In a sense, the area is in need of being re-imagined, said Deborah Saunt, director of DSDHA, telling the story of how when she first began public realm work and presented to London First there was a ‘palpable intake of breath amongst the business community’ when they were shown the amount of ‘excellence’ in terms of institutions there are in the area. Perhaps, she added, Tottenham Court Road needs to concentrate on being less of a route, and more of a place, like the West End, with the area’s wealth of ‘exhibition-ism’ (those institutions) potentially being a more active part of the public realm in future.
The public’s notion of the station and proximity to Soho and other areas will also need to be recast if it can come to the aid of people wanting to get to, say, Covent Garden – whose station has been unable to cope with its numbers for decades primarily because of its lifts. This would need to be accompanied by an uplift in maps, apps and wayfinding.

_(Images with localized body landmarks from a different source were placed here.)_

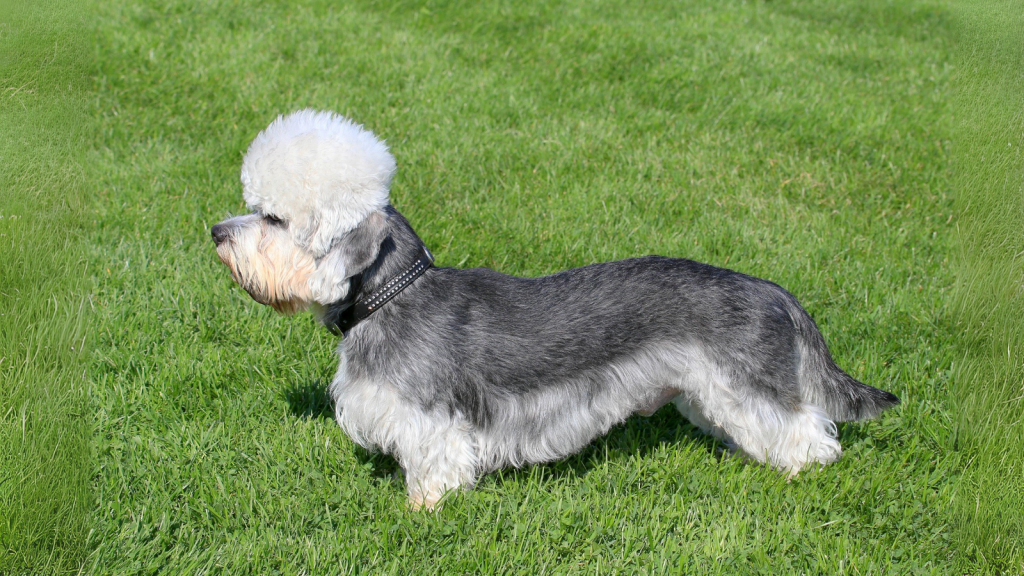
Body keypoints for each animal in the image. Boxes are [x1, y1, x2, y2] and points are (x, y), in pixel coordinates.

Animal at [211, 108, 901, 506]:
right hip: (708, 392)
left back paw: (799, 474)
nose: (216, 232)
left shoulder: (430, 423)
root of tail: (773, 290)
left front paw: (422, 512)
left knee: (810, 434)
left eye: (273, 219)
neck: (393, 297)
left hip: (747, 386)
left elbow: (433, 472)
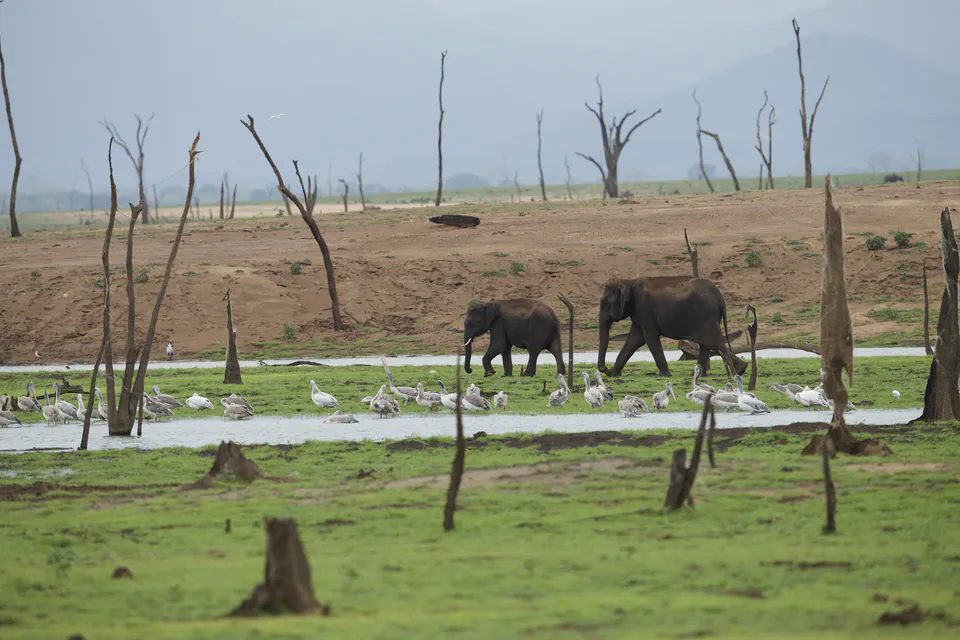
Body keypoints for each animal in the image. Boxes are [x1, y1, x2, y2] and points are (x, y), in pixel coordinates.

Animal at [597, 276, 747, 378]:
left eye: (606, 304)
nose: (605, 369)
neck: (629, 281)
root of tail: (720, 297)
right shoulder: (639, 314)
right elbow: (635, 339)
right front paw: (614, 374)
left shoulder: (644, 311)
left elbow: (649, 338)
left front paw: (664, 375)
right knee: (707, 344)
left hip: (707, 318)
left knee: (713, 342)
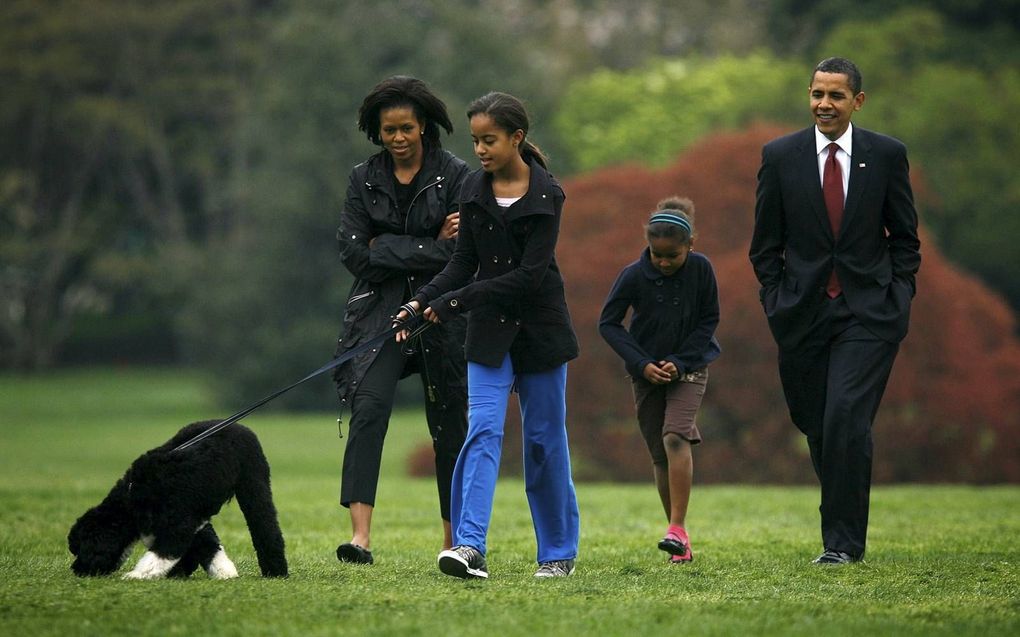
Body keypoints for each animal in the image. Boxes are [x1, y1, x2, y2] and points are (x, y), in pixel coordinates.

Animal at [68, 419, 287, 578]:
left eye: (81, 549)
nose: (76, 569)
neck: (132, 498)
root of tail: (240, 426)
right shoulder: (191, 520)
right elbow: (205, 545)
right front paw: (221, 571)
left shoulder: (178, 522)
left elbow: (163, 552)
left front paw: (136, 575)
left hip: (253, 484)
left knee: (265, 525)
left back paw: (276, 571)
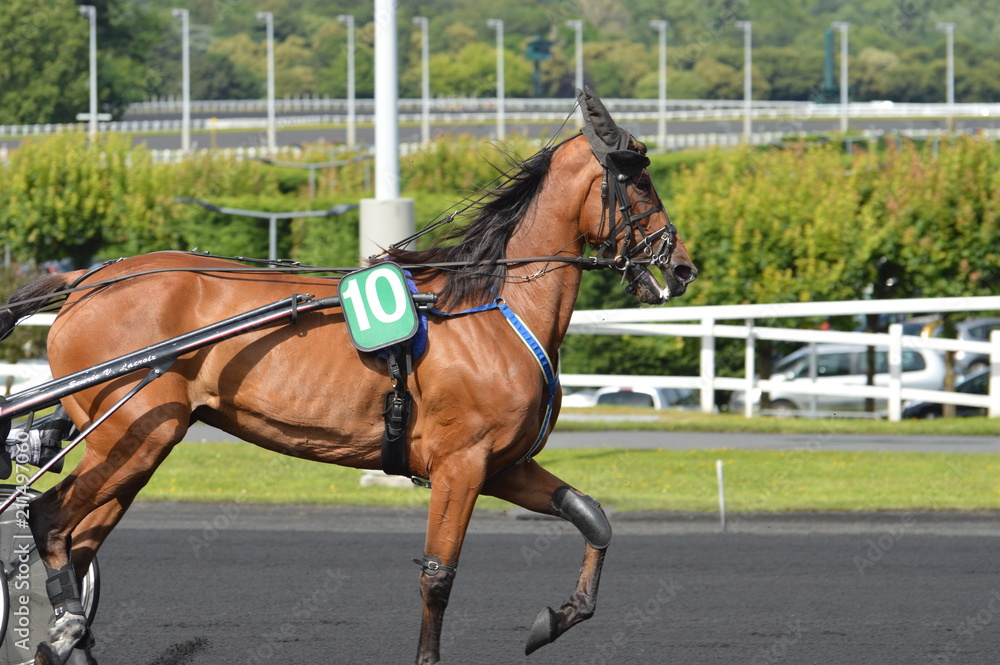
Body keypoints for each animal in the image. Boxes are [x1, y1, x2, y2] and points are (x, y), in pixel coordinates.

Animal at [0, 88, 696, 664]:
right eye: (640, 185)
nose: (682, 265)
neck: (491, 309)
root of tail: (87, 281)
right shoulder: (461, 464)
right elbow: (439, 575)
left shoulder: (500, 464)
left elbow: (591, 515)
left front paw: (556, 618)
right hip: (136, 432)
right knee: (52, 521)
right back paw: (64, 627)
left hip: (135, 442)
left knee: (80, 542)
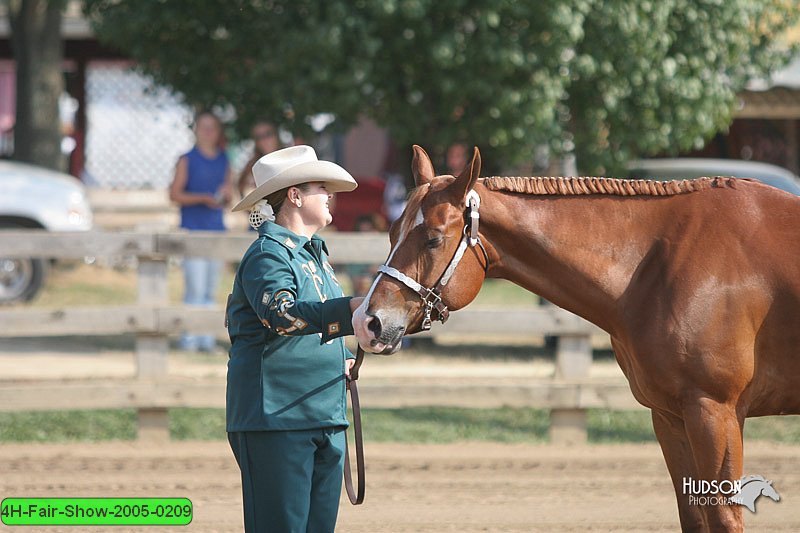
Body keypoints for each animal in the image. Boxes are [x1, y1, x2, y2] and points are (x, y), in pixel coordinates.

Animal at [354, 145, 800, 532]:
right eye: (392, 231)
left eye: (432, 237)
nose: (367, 321)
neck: (661, 261)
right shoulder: (671, 417)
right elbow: (694, 515)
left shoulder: (715, 413)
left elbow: (724, 517)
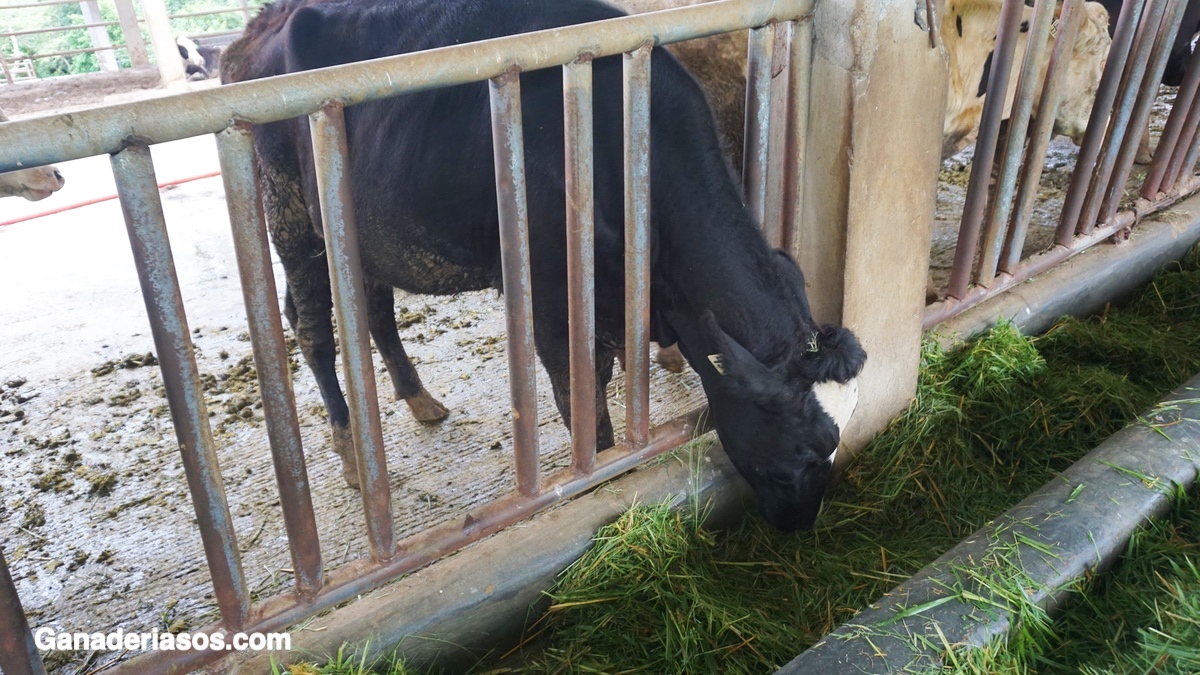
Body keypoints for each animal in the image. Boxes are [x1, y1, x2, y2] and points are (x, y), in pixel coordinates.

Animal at [223, 0, 864, 528]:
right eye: (801, 452)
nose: (800, 525)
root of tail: (257, 27)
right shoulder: (556, 298)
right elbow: (585, 403)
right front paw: (599, 471)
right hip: (288, 211)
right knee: (312, 329)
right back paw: (353, 453)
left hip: (360, 232)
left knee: (372, 309)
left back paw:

But in providing a new area of high quality public realm around the station, we need new financial models to make the management of that space work, said Monck, given a drop in government funding to Camden of 50% over 2010-2018. ‘We know that transport infrastructure and public realm helps deliver extra value but we don’t capture that’, he said. ‘We need to not do marvellous things in London and then watch them degrade.’ There is no silver bullet on this but one answer might come from BIDs, multiple streams or, suggested Travers, from a service charge the like of which Westfield imposes. ‘The thing is that Westminster and Camden are the richest two boroughs in the country with, in effect, no access to their resources beyond parking’, said Travers, adding that the tourist industry may be faced with a bleak choice – to either pay a levy or face ‘degradation’.
What kind of place might Tottenham Court Road become? The run of its electrical shops have not embraced the ‘experience’ or the ‘destination’ retail in the way that Selfridges or Apple Store have done to bring in more footfall to Regent Street and elsewhere, so perhaps, said Patrick Richard of Stanton Williams, who are designing the entrance pavilions for the Tottenham Court Road underground station, there is a demand for a kind of place where people can meet and be entertained. Or it could include a cultural quarter that could revitalise the old base of the music industry, and the eastern edge of Oxford Street. Philip Turner, Associate Director at AHMM, designing the 61 Oxford Street scheme for Dukelease, said that the new mixed use building will contain a flagship Zara store. Although Zara have several other stores in the West End, retail agent CBRE advised that people tend not to shop across districts, so Oxford Street East acts as its own separate sub-district. Tottenham Court Road is clearly a grand street suitable for larger stores, and controlling the identity of those stores can be difficult. The idea we have the same thing everywhere is disappointing, said Alex Lifschutz, however. ‘It would be great if the character of the road emerged and Tottenham Court Road became something distinctive’, he said.